This exercise calls for an exact transcription. Set down every record below.

Dataset entries:
>>>

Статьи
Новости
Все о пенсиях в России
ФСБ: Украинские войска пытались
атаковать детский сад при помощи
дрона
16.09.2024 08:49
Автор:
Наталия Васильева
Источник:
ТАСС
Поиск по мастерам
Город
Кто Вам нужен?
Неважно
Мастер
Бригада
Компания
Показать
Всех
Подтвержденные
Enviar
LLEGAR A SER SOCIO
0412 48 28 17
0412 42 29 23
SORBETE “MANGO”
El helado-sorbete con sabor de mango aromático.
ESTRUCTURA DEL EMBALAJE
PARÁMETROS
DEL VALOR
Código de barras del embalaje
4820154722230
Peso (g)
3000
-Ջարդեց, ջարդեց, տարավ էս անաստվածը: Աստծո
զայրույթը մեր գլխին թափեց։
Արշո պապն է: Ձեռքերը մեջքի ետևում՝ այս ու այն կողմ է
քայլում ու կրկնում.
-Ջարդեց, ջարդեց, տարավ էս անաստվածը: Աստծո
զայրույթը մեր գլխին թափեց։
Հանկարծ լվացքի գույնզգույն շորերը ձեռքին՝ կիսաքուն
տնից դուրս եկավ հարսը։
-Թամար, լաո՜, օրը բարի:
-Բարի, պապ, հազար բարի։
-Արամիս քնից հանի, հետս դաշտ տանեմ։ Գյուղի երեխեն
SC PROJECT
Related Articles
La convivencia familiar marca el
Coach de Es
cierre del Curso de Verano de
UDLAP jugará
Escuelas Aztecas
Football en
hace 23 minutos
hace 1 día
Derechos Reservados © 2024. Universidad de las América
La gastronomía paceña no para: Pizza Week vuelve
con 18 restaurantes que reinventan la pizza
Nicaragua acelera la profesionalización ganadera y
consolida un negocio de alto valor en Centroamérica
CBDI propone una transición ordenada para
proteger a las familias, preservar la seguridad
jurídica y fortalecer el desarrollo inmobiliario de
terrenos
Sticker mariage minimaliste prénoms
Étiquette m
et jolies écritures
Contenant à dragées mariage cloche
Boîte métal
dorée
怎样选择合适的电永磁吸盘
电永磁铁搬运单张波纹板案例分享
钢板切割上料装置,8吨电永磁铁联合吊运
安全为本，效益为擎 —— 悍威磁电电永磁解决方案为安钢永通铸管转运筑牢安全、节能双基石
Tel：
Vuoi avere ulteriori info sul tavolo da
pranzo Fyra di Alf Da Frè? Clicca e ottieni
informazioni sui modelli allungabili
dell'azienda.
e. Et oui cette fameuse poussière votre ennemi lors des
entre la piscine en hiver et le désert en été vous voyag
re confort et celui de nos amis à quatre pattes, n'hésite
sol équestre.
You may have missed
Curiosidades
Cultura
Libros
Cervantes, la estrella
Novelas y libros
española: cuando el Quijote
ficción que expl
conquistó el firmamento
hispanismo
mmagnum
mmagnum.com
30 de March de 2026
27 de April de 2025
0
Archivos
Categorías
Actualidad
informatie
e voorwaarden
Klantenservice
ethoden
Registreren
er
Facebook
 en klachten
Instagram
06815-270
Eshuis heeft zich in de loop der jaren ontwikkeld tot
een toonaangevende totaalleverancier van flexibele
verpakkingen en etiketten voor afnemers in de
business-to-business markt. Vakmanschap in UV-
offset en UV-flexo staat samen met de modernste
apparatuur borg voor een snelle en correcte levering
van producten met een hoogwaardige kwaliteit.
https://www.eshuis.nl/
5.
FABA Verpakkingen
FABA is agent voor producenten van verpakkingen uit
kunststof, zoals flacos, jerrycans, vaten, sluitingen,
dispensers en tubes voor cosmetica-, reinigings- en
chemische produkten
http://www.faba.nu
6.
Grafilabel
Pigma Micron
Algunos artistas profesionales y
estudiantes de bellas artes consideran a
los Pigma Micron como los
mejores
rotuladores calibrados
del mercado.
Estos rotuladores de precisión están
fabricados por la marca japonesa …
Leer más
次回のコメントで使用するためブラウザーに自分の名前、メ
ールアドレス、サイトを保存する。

<<<

» EXERCISE SOLUTION:
Статьи
Новости
Все о пенсиях в России
ФСБ: Украинские войска пытались
атаковать детский сад при помощи
дрона
16.09.2024 08:49
Автор:
Наталия Васильева
Источник:
ТАСС
Поиск по мастерам
Город
Кто Вам нужен?
Неважно
Мастер
Бригада
Компания
Показать
Всех
Подтвержденные
Enviar
LLEGAR A SER SOCIO
0412 48 28 17
0412 42 29 23
SORBETE “MANGO”
El helado-sorbete con sabor de mango aromático.
ESTRUCTURA DEL EMBALAJE
PARÁMETROS
DEL VALOR
Código de barras del embalaje
4820154722230
Peso (g)
3000
-Ջարդեց, ջարդեց, տարավ էս անաստվածը: Աստծո
զայրույթը մեր գլխին թափեց։
Արշո պապն է: Ձեռքերը մեջքի ետևում՝ այս ու այն կողմ է
քայլում ու կրկնում.
-Ջարդեց, ջարդեց, տարավ էս անաստվածը: Աստծո
զայրույթը մեր գլխին թափեց։
Հանկարծ լվացքի գույնզգույն շորերը ձեռքին՝ կիսաքուն
տնից դուրս եկավ հարսը։
-Թամար, լաո՜, օրը բարի:
-Բարի, պապ, հազար բարի։
-Արամիս քնից հանի, հետս դաշտ տանեմ։ Գյուղի երեխեն
SC PROJECT
Related Articles
La convivencia familiar marca el
Coach de Es
cierre del Curso de Verano de
UDLAP jugará
Escuelas Aztecas
Football en
hace 23 minutos
hace 1 día
Derechos Reservados © 2024. Universidad de las América
La gastronomía paceña no para: Pizza Week vuelve
con 18 restaurantes que reinventan la pizza
Nicaragua acelera la profesionalización ganadera y
consolida un negocio de alto valor en Centroamérica
CBDI propone una transición ordenada para
proteger a las familias, preservar la seguridad
jurídica y fortalecer el desarrollo inmobiliario de
terrenos
Sticker mariage minimaliste prénoms
Étiquette m
et jolies écritures
Contenant à dragées mariage cloche
Boîte métal
dorée
怎样选择合适的电永磁吸盘
电永磁铁搬运单张波纹板案例分享
钢板切割上料装置,8吨电永磁铁联合吊运
安全为本，效益为擎 —— 悍威磁电电永磁解决方案为安钢永通铸管转运筑牢安全、节能双基石
Tel：
Vuoi avere ulteriori info sul tavolo da
pranzo Fyra di Alf Da Frè? Clicca e ottieni
informazioni sui modelli allungabili
dell'azienda.
e. Et oui cette fameuse poussière votre ennemi lors des
entre la piscine en hiver et le désert en été vous voyag
re confort et celui de nos amis à quatre pattes, n'hésite
sol équestre.
You may have missed
Curiosidades
Cultura
Libros
Cervantes, la estrella
Novelas y libros
española: cuando el Quijote
ficción que expl
conquistó el firmamento
hispanismo
mmagnum
mmagnum.com
30 de March de 2026
27 de April de 2025
0
Archivos
Categorías
Actualidad
informatie
e voorwaarden
Klantenservice
ethoden
Registreren
er
Facebook
 en klachten
Instagram
06815-270
Eshuis heeft zich in de loop der jaren ontwikkeld tot
een toonaangevende totaalleverancier van flexibele
verpakkingen en etiketten voor afnemers in de
business-to-business markt. Vakmanschap in UV-
offset en UV-flexo staat samen met de modernste
apparatuur borg voor een snelle en correcte levering
van producten met een hoogwaardige kwaliteit.
https://www.eshuis.nl/
5.
FABA Verpakkingen
FABA is agent voor producenten van verpakkingen uit
kunststof, zoals flacos, jerrycans, vaten, sluitingen,
dispensers en tubes voor cosmetica-, reinigings- en
chemische produkten
http://www.faba.nu
6.
Grafilabel
Pigma Micron
Algunos artistas profesionales y
estudiantes de bellas artes consideran a
los Pigma Micron como los
mejores
rotuladores calibrados
del mercado.
Estos rotuladores de precisión están
fabricados por la marca japonesa …
Leer más
次回のコメントで使用するためブラウザーに自分の名前、メ
ールアドレス、サイトを保存する。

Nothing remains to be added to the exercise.